|Front View: Closed||Rear View: Closed|
|Front View: Open for Rigging||Rear View: Open for Rigging|
Luc Bourguignon sent me this ascender in 2005, but it is much older, possibly from the 1970s.The ascender is left-handed, as are virtually all chest ascenders that I have seen. The ascender is 126 mm. high, 87 mm. wide, 38 mm. thick, and weighs 174 grams. The ascender shell is subtriangular shape bent from unfinished 4 mm. aluminum sheet. The rope channel is formed by bending the right side of the ascender into a U. The rope channel is 15.2 mm. wide. The main sling attachment point is located below the cam and behind the rope channel. A second attachment point lies above the cam, also behind the rope channel. The shell is bent backwards at both points to provide clearance between the attachment slings and the main rope. This accounts for the rather large thickness of this ascender. The attachment points appear to be circles distorts by the stamping operation. The lower attachment point measures 16 by 14.9 mm. and the upper 17 by 13 mm. A steel insert protects the lower hole from wear. The left end of the shell is bent on an inclined axis to form another U. A hole drilled through both sides of the U accepts a steel rivet. The cam and cam spring are mounted on this rivet, and a steel bushing protects the rear of the aluminum shell from having the rivet pull through. The pivot is centered 55 mm. from the inside of the rope channel.

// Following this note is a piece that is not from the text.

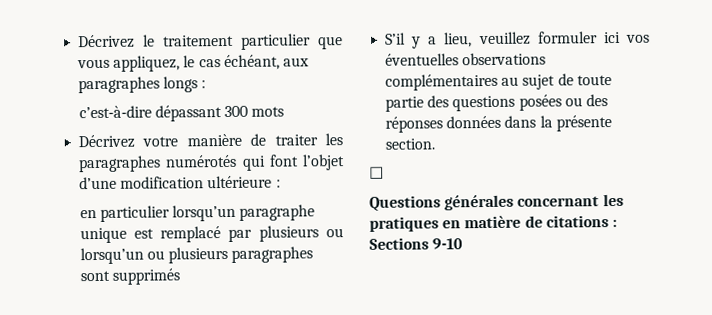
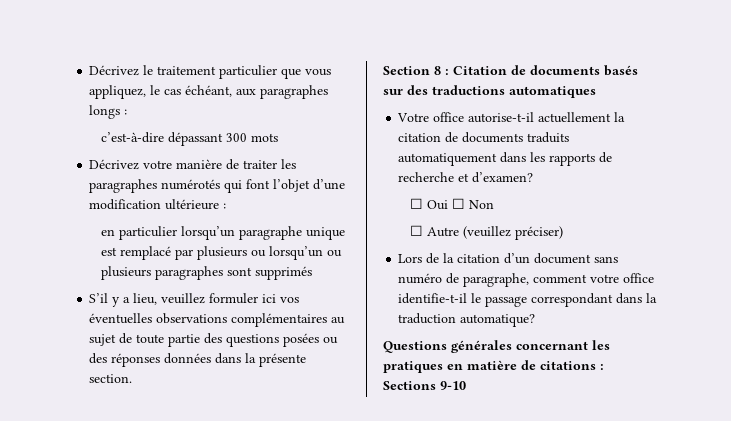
[369,166,384,179] ☐ -> [383,65,638,76] [383,85,596,98] [397,112,626,123] [398,132,570,143] [398,152,613,166] [398,172,534,183] [410,198,495,210] [410,225,564,240] [398,253,619,264] [398,273,655,287] [398,293,658,307] [398,313,536,327] Section 8 : Citation de documents basés sur des traductions automatiques // Votre office autorise-t-il actuellement la citation de documents traduits automatiquement dans les rapports de recherche et d’examen? // ☐ Oui ☐ Non // ☐ Autre (veuillez préciser) // Lors de la citation d’un document sans numéro de paragraphe, comment votre office identifie-t-il le passage correspondant dans la traduction automatique?

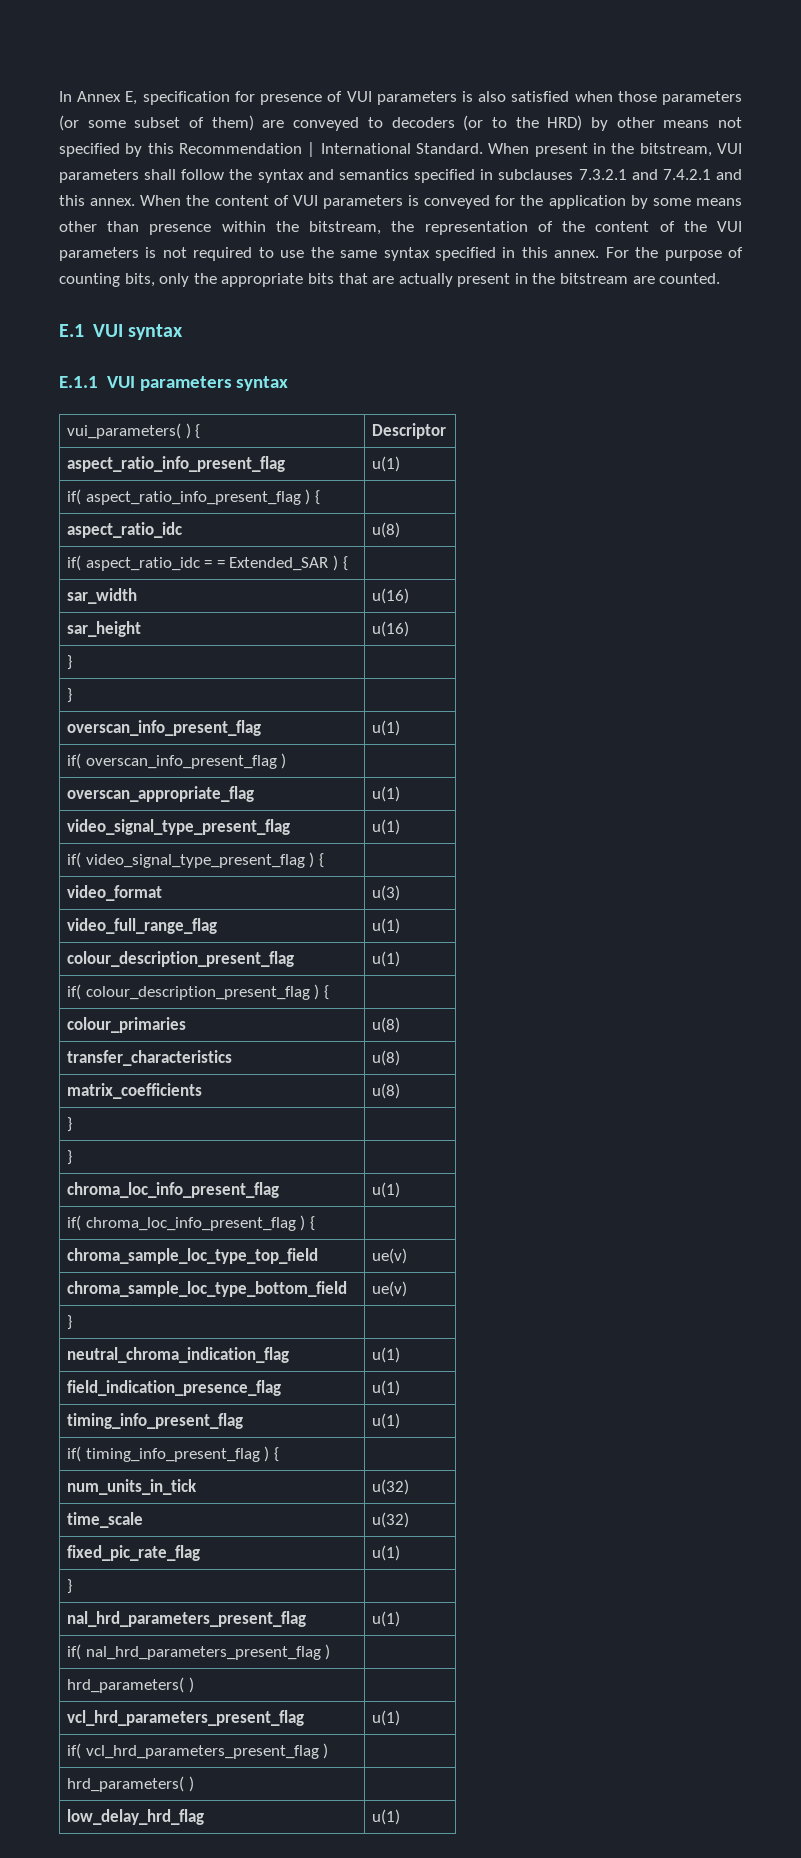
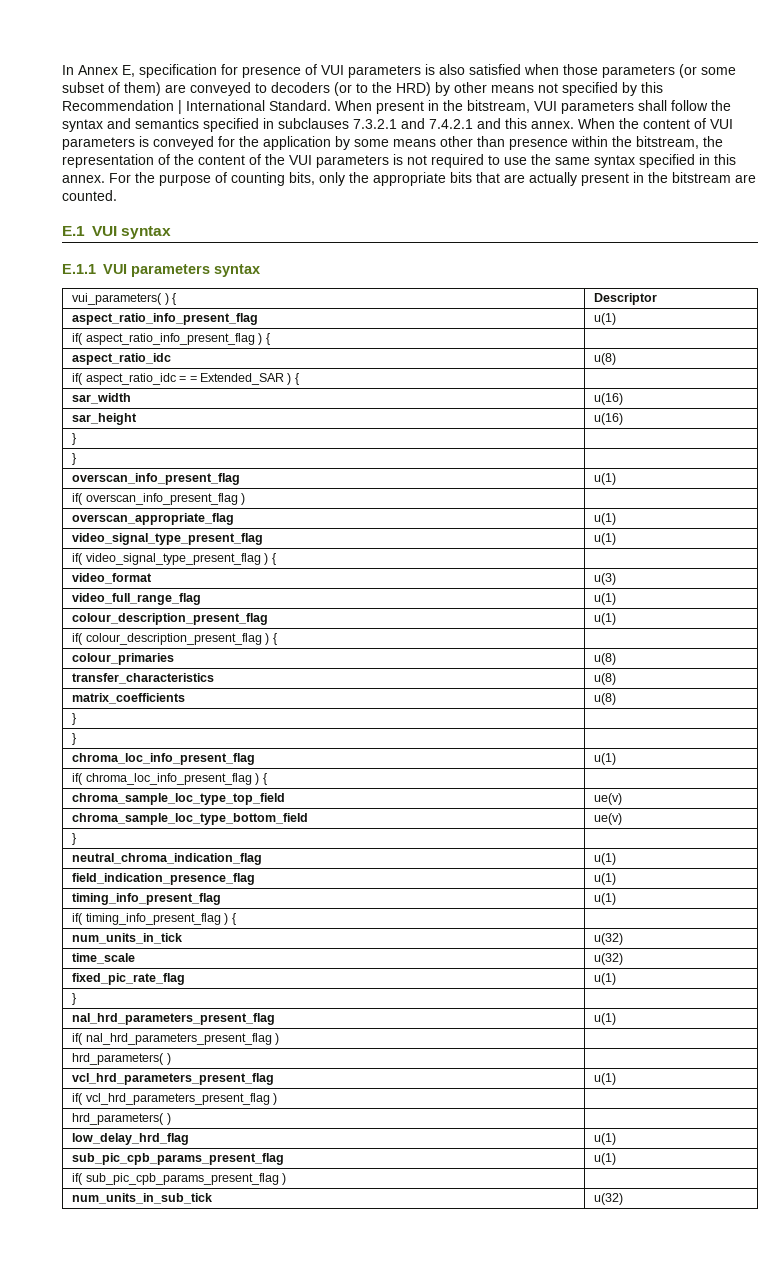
(401, 1817) none -> [72,1153,285,1165] [594,1153,617,1165] [72,1173,287,1185] [72,1193,213,1204] [594,1193,624,1205] // sub_pic_cpb_params_present_flag | u(1) // if( sub_pic_cpb_params_present_flag ) | // num_units_in_sub_tick | u(32)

The cam is a plated skeletonized steel casting. The cam radius, measured from the pivot, increases from 38 to 52 mm. over an angle of 44 degrees. The cam has number of small conical teeth, all of which have their axes approximately parallel to the lower surface of the cam. The tooth pattern is (2.3)(4.3)^5(2.3). A spring-loaded manual safety bar is mounted in the cam channel below the cam pivot. A cutout in the channel and a button on the safety allow one to reach it with thumb or finger. The normal action of the spring holds the safety against the cam channel. Swinging it in and down allows the cam to open fully. A hook on the cam safety can engage either of the two bottom tooth rows to hold the cam open.
The back of the shell is stamped "EMILSA."
The cam safety is both awkward and unique. Opening the ascender one-handed is quite difficult. When the cam hold-open is active, the aggressive hook makes releasing the cam more difficult than on most other designs.
The steel liner on the bottom attachment hole is not necessary, and it does present a sharp edge at one place on the back of the ascender. A tap with a hammer and a touch with a file should fix this.
Emili Sabaté [1936-2006] was a prominent caver from Barcelona. He started making caving equipment in 1952, and initially sold his products directly to caving clubs. His products included helmets, carbide lamps, cable ladders, descenders, and ascenders. In 1961 he started selling some of his products in the Saber mountaineering equipment store in Barcelona.
Sabaté eventually formed EMILSA (derived from his name) to take control of his own sales and distribution. We do not know the exact date that he founded the company, but his trademark registration application was dated May 12, 1972. The application required some minor corrections, and it wasn't approved until March 17, 1977.